The task I have is to (somewhat efficiently) read line-by-line through a very large, continuously growing file. Here's basically what I'm doing now:
BufferedReader rd = //initialize BufferedReader
String line;
while(true){
while((line=rd.readLine())==null){
try{
Thread.sleep(1000);
}catch(InterruptedException e){
//handle exception
}
}
//process line
}
So my BufferedReader just hangs at the end of the file until there is more stuff to be read. This works pretty well, but there's one problem - If readLine is called while the process that writes to the file is in the middle of writing a line. Then the first call to readLine will return the first section of the line, and the next call will return the second section. But I really need those two parts together, I need complete lines.
More specifically, my problem happens when the following interleaving of events happens:
- Writing process writes most of a line
- readLine() is called
- Writing process finishes that line and adds a newline character
- readLine() is called
The result is that each readLine() picks up a section of the entire line that the writing process is outputting. It is behaving as expected in doing so because each time it is called, it reaches the end of the file so returns what it has read.
So essentially the functionality I need is a BufferedReader that returns null one readLine earlier; one that does not give you a line until there is a line-break after it, not just EOF after it.
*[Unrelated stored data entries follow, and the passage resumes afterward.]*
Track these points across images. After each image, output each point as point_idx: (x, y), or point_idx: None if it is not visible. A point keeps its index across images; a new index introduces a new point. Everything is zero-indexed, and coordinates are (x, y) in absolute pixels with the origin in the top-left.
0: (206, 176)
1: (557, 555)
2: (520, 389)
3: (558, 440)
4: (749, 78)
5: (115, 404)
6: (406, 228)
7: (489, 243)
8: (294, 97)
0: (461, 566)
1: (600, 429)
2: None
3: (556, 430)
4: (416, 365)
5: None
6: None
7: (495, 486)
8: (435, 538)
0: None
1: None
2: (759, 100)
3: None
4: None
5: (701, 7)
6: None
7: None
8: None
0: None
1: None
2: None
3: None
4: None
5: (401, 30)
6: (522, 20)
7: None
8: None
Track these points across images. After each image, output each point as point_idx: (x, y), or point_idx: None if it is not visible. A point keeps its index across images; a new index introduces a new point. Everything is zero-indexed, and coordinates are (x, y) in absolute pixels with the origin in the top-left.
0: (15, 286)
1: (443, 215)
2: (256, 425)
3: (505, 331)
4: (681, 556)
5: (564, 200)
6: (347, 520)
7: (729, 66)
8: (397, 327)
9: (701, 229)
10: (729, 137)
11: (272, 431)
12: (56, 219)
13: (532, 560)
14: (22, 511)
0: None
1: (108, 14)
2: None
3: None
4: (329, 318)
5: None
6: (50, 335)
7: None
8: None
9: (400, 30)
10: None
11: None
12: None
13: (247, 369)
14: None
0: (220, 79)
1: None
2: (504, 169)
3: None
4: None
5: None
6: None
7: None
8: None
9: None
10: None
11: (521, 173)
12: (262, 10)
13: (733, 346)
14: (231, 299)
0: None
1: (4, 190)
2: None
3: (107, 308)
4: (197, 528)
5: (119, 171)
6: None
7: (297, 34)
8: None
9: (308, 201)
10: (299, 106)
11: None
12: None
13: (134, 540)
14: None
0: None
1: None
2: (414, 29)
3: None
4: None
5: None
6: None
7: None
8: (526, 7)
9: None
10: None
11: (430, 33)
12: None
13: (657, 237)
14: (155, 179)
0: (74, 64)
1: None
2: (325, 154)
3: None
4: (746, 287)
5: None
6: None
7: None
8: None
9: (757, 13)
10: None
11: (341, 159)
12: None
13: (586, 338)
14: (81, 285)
So if it finds EOF, it does not return the line up to that point, it returns null, and returns that line once the file has been written to and there's a new line after it.
I could probably implement a crude way of doing this by dealing with the FileReader more directly and essentially re-writing BufferedReader, but I don't know much about how to do this efficiently. My implementation probably won't be as fast as the real BufferedReader, and I'd like to avoid slowing down the program for the times when there is data to be read.